What new steps he is taking to promote small businesses. [72418]

The Chancellor of the Exchequer (Mr. Gordon Brown)

In the last Budget, we announced a range of measures to help small businesses to invest for the future, including the cut in the small companies' rate of corporation tax to 20p from April, enhanced first-year capital allowances at 40 per cent. extended to July this year and a new capital gains tax taper for individuals, reducing the effective rate for those investing in business assets to 10 per cent. after 10 years. Small businesses benefit most of all from a move from the boom-bust economy to an economy based on stability.

Mr. Sheerman

Has my right hon. Friend seen the findings of recent research, which suggest that a high percentage of small businesses not only have no information technology systems, but do not possess a computer? Is it not about time that we gave small businesses real incentives to move into the computer age, even if that means introducing a tax scale of some kind—or, indeed, giving universities a role in the improvement of the systems available to small businesses, and in the education of those businesses?

Mr. Brown

I thank my hon. Friend for his question, and for chairing, this morning, the first meeting of the parliamentary committee on the euro.

My hon. Friend's point about small businesses is well taken. A third of a million small businesses have access to the internet and to electronic commerce. We intend to raise that figure substantially, and, working with business, we shall do what we can to achieve our aim.

Mr. John Townend (East Yorkshire)

When I listen to Ministers, I sometimes wonder whether they have any idea of the problems involved in running a small business. I know of those problems from personal experience.

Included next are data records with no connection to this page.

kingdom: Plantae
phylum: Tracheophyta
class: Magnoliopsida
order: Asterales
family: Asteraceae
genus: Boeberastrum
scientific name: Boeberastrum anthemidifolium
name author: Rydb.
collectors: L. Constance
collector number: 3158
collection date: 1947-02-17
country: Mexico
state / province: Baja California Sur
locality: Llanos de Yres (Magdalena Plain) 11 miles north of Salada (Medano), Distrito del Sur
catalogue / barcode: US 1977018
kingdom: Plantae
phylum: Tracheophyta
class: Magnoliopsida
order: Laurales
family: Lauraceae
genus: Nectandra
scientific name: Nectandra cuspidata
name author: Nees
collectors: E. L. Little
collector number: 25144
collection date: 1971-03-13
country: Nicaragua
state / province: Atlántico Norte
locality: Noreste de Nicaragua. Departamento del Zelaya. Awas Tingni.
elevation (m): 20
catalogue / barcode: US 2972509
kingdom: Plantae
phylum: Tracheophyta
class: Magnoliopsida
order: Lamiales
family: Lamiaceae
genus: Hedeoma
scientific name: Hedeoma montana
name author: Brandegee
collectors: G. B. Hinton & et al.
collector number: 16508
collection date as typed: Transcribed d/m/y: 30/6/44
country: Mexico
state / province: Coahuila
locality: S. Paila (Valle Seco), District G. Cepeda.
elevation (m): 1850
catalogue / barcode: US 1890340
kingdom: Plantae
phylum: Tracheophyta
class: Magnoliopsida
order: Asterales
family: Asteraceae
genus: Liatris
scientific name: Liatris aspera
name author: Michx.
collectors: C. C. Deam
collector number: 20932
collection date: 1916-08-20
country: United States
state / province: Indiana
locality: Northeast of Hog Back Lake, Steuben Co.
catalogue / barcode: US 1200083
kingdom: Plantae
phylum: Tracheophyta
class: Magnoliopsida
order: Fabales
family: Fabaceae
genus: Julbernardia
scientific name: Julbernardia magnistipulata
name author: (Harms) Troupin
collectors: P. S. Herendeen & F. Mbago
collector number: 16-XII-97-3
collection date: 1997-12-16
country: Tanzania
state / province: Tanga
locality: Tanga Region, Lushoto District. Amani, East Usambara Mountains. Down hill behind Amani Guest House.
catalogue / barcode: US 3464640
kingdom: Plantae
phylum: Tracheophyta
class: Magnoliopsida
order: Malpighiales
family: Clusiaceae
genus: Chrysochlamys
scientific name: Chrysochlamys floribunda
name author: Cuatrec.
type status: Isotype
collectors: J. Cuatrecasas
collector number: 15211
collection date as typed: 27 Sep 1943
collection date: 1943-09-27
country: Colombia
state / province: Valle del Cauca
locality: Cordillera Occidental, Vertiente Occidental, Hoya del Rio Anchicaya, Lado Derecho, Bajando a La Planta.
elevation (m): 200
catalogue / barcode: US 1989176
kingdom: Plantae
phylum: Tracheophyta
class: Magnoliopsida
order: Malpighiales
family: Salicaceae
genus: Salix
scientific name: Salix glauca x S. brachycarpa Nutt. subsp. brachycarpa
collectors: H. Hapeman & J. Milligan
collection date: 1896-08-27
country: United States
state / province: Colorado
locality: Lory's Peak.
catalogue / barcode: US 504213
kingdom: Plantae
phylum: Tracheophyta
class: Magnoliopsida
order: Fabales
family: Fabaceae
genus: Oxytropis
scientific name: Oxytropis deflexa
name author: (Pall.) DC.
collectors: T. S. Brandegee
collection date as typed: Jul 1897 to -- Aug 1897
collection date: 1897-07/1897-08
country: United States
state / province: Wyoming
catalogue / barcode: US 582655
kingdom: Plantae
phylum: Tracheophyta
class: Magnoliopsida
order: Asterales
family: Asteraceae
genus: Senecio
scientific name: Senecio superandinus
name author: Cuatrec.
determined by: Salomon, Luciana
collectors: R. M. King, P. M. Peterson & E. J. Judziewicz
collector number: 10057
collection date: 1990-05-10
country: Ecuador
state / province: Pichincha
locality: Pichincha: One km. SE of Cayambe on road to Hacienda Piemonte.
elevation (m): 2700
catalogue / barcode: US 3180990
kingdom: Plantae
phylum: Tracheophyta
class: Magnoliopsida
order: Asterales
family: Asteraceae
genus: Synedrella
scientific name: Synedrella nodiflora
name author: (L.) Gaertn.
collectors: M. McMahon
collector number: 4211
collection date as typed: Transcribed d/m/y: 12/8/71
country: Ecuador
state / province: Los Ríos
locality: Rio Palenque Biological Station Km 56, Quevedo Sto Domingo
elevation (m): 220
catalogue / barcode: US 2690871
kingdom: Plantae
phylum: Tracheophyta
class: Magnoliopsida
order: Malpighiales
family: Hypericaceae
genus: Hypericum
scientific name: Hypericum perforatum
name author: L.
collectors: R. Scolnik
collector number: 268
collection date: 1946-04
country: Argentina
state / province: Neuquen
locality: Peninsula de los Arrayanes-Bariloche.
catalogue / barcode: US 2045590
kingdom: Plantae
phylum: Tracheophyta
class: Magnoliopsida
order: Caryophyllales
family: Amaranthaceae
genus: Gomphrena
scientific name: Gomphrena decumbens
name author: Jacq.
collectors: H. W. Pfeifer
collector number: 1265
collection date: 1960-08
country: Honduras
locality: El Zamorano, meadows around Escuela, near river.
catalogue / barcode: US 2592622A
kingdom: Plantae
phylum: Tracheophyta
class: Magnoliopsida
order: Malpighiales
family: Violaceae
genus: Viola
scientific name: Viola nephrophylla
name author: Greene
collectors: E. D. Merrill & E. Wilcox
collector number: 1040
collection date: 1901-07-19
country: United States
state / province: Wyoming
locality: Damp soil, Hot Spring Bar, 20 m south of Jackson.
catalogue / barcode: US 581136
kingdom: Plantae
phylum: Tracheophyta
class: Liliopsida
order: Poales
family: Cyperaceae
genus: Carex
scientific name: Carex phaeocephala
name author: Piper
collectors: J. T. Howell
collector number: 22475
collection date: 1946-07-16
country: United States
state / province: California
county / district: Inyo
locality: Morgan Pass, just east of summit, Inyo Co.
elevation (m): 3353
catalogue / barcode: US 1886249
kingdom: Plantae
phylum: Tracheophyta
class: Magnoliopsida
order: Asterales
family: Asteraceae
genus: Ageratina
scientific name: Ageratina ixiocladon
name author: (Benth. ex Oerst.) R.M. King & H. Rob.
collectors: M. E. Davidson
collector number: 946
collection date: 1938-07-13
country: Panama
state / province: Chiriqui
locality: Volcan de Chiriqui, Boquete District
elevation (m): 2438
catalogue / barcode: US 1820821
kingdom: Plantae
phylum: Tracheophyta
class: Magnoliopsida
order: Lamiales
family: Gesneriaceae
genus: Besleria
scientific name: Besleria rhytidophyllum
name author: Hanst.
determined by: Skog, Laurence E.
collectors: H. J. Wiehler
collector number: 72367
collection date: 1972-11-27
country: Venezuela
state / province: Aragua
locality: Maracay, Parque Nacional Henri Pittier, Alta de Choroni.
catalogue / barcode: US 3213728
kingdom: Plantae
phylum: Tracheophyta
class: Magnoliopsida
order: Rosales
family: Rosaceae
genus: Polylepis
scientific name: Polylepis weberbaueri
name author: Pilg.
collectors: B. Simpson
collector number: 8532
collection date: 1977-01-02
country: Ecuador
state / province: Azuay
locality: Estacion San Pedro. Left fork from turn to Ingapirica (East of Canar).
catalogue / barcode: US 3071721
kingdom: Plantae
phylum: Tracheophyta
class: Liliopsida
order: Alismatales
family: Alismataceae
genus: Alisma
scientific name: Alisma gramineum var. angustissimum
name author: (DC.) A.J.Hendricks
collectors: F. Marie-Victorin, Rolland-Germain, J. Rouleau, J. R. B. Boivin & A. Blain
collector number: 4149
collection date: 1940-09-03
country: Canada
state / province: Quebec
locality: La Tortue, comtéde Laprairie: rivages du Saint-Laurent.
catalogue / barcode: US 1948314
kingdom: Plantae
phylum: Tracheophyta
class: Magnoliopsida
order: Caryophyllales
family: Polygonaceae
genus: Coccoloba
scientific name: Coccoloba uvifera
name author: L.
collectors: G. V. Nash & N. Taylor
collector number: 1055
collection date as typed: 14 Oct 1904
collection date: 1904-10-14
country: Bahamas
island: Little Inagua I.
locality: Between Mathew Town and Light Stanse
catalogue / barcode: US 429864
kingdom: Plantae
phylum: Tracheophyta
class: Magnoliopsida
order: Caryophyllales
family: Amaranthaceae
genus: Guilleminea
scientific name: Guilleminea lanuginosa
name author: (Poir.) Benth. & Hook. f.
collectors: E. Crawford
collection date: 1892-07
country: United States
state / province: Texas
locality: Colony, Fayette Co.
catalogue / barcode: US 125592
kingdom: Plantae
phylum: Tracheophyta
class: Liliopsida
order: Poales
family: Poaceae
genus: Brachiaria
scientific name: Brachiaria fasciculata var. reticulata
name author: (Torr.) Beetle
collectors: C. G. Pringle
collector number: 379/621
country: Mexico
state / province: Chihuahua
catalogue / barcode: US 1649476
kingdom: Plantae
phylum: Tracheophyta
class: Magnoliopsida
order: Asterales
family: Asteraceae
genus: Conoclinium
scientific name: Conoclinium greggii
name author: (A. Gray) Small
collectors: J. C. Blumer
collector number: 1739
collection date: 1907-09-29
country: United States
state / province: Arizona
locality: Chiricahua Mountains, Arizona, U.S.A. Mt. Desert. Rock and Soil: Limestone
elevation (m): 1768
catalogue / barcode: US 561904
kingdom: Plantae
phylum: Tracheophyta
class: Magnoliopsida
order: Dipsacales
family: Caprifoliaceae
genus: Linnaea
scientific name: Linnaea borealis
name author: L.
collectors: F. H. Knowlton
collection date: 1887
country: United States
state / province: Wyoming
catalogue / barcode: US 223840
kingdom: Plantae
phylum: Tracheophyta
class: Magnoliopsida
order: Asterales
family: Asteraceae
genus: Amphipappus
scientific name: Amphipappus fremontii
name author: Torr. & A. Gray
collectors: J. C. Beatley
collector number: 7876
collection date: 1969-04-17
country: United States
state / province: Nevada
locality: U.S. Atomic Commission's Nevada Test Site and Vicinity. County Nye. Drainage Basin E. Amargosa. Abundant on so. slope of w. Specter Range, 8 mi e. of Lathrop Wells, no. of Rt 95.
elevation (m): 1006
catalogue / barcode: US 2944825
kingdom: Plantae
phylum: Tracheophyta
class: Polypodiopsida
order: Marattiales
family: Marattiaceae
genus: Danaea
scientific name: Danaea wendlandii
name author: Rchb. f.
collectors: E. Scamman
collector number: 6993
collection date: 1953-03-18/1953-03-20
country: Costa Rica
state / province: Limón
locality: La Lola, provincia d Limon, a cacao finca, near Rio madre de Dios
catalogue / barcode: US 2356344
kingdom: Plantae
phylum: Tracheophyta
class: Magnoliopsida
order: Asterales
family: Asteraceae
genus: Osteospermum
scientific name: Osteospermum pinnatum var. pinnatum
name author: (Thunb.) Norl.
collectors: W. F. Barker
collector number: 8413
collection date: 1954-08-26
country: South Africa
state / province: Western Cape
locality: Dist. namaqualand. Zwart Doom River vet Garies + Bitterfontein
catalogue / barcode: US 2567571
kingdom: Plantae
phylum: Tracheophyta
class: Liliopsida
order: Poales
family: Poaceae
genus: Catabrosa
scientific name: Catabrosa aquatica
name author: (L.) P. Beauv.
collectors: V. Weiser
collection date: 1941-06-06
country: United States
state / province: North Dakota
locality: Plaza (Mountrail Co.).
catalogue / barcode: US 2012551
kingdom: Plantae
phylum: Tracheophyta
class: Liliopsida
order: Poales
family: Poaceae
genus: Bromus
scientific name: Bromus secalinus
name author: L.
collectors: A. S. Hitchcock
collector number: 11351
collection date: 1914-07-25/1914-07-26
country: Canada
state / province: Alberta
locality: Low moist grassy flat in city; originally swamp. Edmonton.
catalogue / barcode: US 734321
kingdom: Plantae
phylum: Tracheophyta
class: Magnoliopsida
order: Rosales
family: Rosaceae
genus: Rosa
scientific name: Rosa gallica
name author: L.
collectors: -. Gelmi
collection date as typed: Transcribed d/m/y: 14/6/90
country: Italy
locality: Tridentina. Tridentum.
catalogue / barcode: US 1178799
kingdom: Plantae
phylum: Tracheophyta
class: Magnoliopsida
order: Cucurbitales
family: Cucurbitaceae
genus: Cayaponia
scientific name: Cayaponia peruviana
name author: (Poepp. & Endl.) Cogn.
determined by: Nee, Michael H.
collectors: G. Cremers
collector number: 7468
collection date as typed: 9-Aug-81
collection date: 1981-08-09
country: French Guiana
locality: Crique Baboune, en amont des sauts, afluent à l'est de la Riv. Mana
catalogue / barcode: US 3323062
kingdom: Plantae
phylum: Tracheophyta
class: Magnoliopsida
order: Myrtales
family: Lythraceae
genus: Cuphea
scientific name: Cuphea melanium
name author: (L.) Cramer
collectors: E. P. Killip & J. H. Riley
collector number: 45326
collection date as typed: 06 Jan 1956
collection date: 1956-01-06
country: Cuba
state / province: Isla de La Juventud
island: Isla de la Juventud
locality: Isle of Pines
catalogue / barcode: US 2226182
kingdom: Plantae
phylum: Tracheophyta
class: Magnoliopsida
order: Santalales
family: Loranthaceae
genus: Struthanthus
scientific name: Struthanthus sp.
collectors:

Does the Chancellor appreciate that the small tax reductions that he has mentioned will not help businesses on the borderline, some of which have been driven into losses by the burdens imposed on small business? Those burdens have increased dramatically since the Government came to power. Paternity rights, the social chapter, the working time directive, the hygiene regulations and the minimum wage will all cause more and more small businesses to go before industrial tribunals, where they will face a maximum penalty of not £12,000 but £50,000, which could put many of them out of business.

Mr. Brown

We will take no lectures from a Conservative party that unilaterally imposed statutory sick pay on every employer in the country. As for the climate for business, the hon. Gentleman, who was an MP at the time, will remember that, in the early 1990s, inflation rose above 10 per cent. and interest rates rose to 15 per cent. for a year and remained above 10 per cent. for four years, and 1 million small businesses went under as a result.

What businesses want most of all is the stability that is being provided by a Labour Government. Contrary to what the hon. Gentleman has said, small businesses welcome the cut in tax from 23p to 20p. We have yet to hear whether the Conservative party would rescind that cut, along with working families tax credit.